Suara notifikasi pesan masuk membuat Dira cepat-cepat mengambil ponselnya, mungkin Rara yang mengiriminya pesan.

Dira mengerutkan dahi, saat nomor yang tidak terdaftar di kontaknya mengiriminya pesan, jantung bertalu dengan cepat, keringat dingin mengucur keluar, "Aita, Bagas, Candra." Gumam Dira, itu bukan mereka anak-anaknya pergi sekolah, tida mungkin, foto itu mungkin editan.

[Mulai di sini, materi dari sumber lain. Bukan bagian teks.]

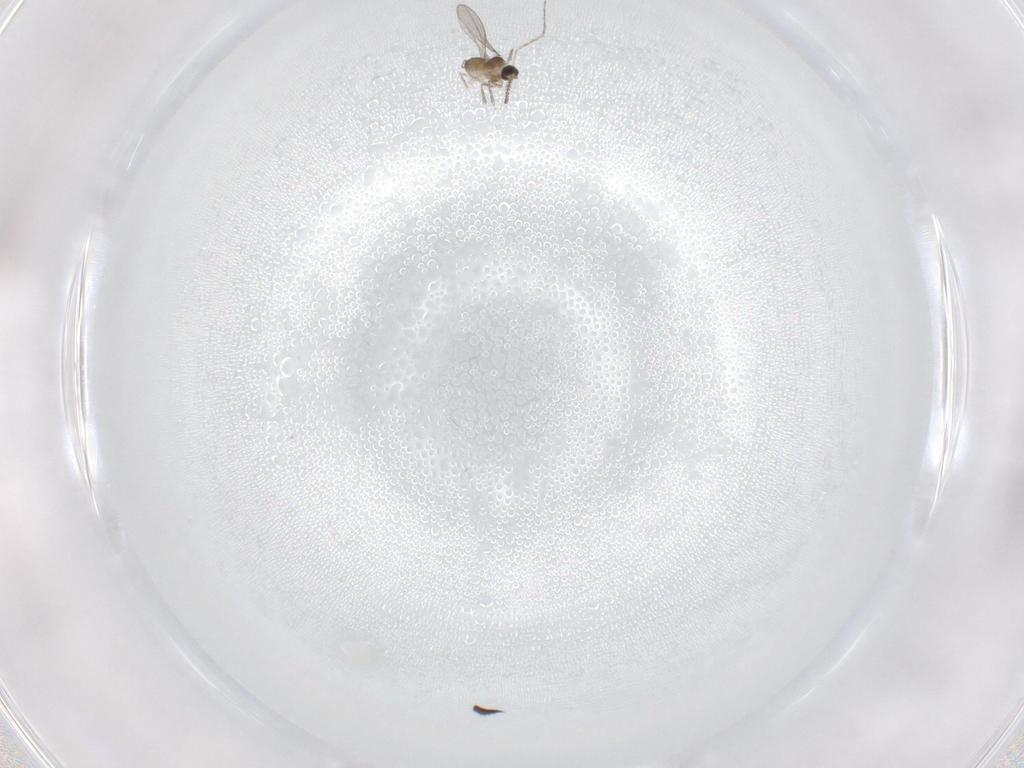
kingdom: Animalia
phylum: Arthropoda
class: Insecta
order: Diptera
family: Cecidomyiidae
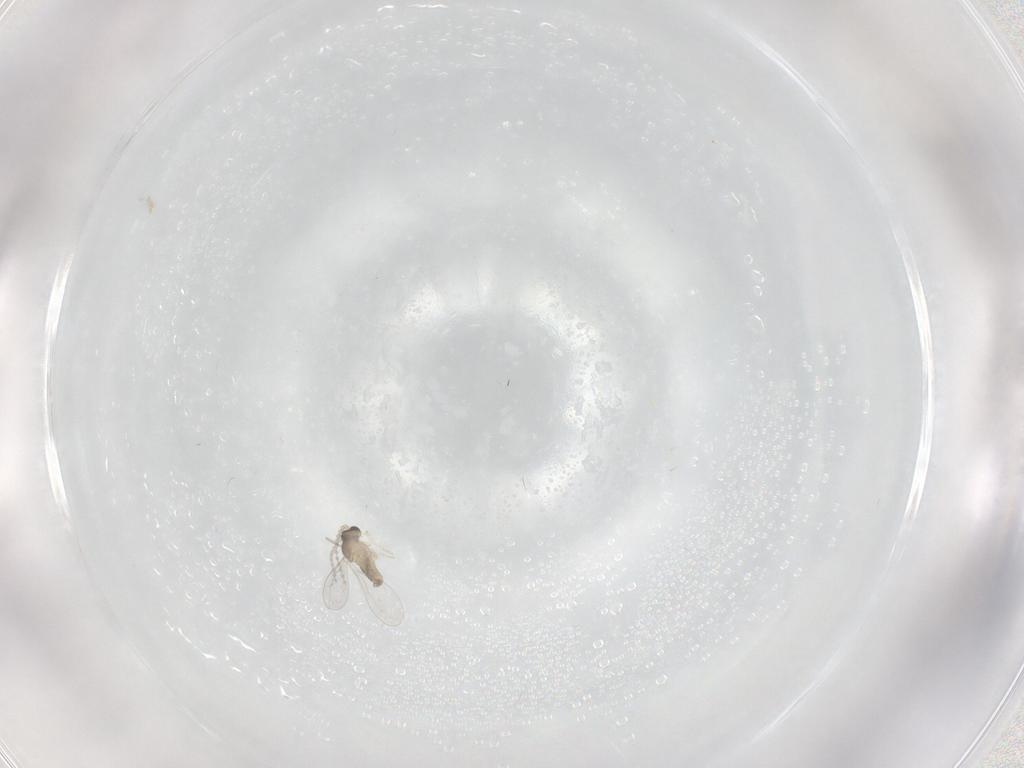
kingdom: Animalia
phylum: Arthropoda
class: Insecta
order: Diptera
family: Cecidomyiidae
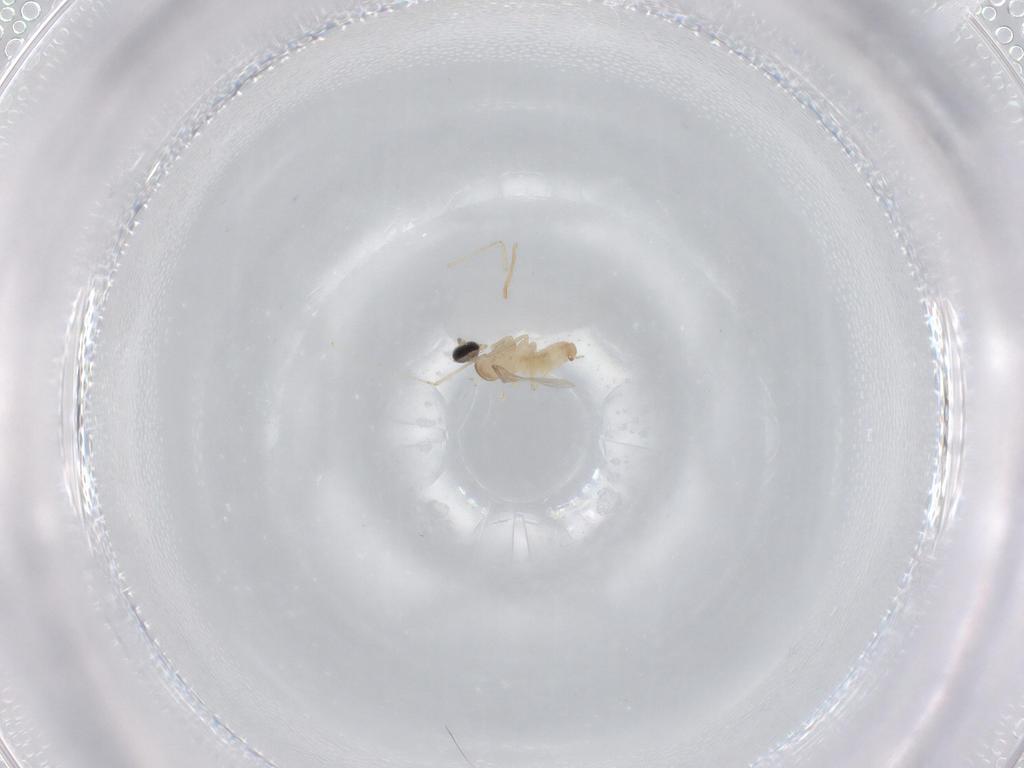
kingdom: Animalia
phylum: Arthropoda
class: Insecta
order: Diptera
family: Cecidomyiidae
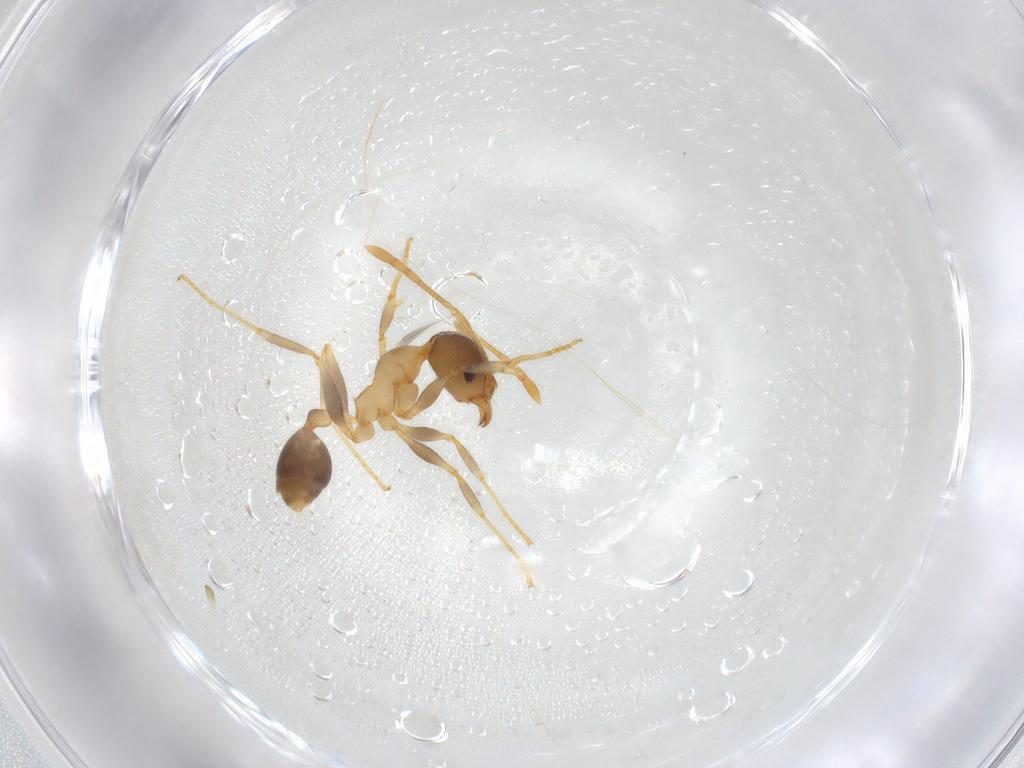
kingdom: Animalia
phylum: Arthropoda
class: Insecta
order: Hymenoptera
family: Formicidae
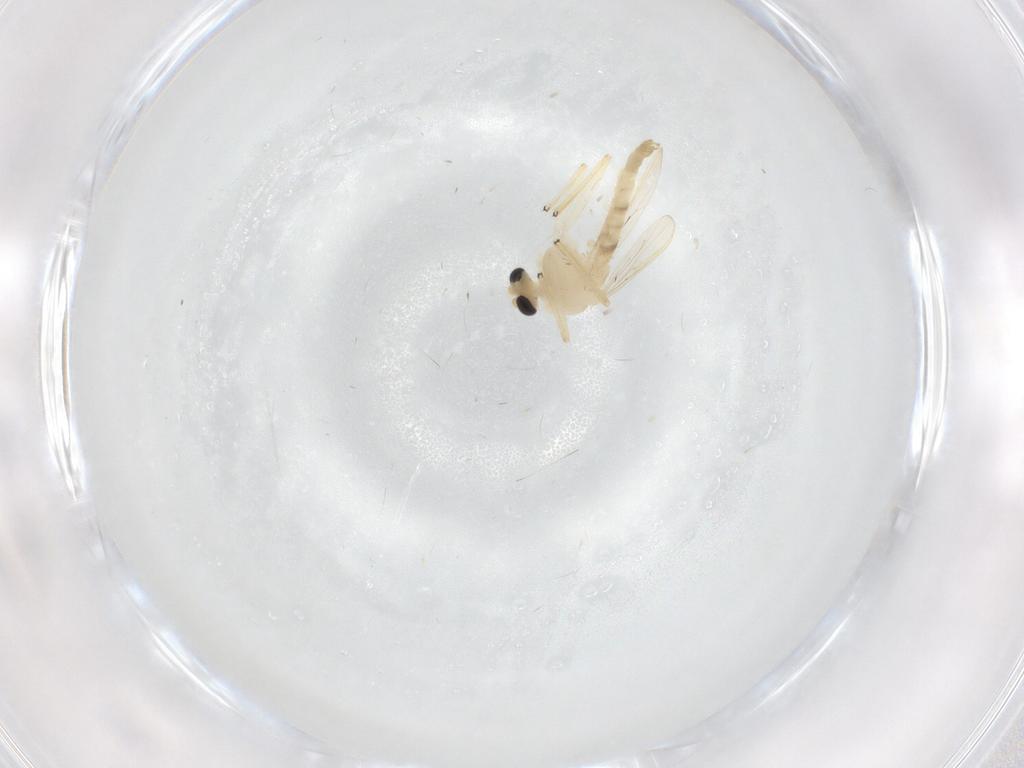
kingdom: Animalia
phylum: Arthropoda
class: Insecta
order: Diptera
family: Chironomidae
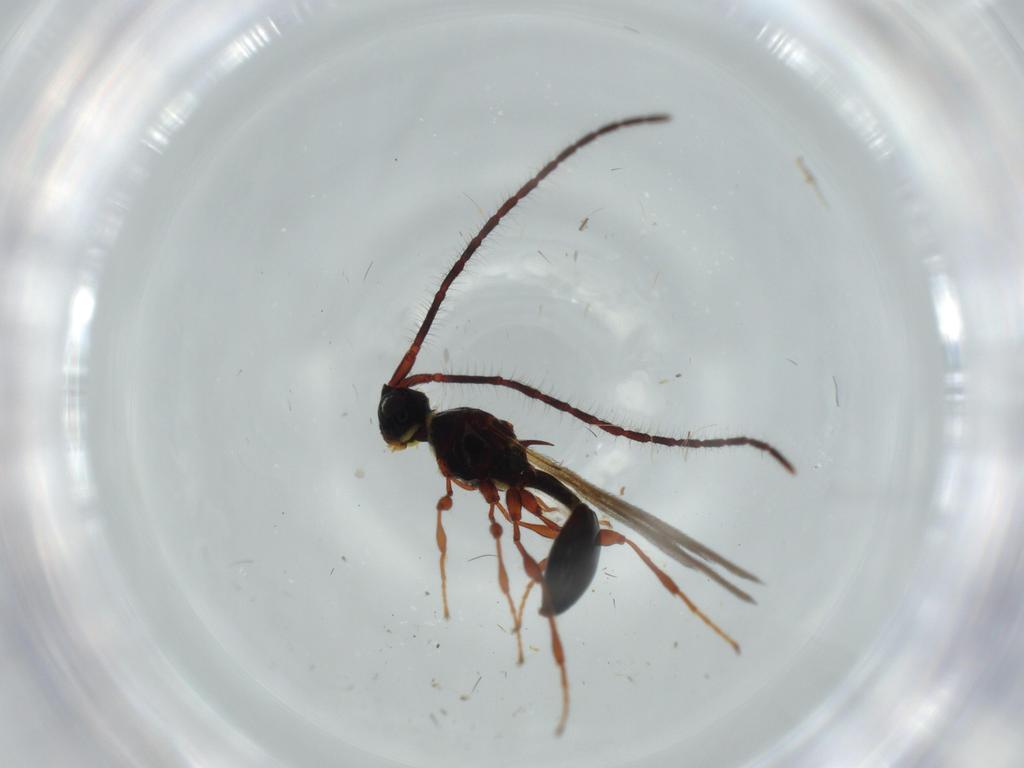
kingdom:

Sebuah pesan tiba-tiba masuk, seolah tahu Dira masih berada di ruang obrolan itu.

"Apa kabar manis? Masih ingat aku, anak-anak mu cukup bisa membuatmu keluar dari persembunyian bukan?" Perut terasa di lilit, kepalanya pening, dan tiba-tiba ia ingin muntah.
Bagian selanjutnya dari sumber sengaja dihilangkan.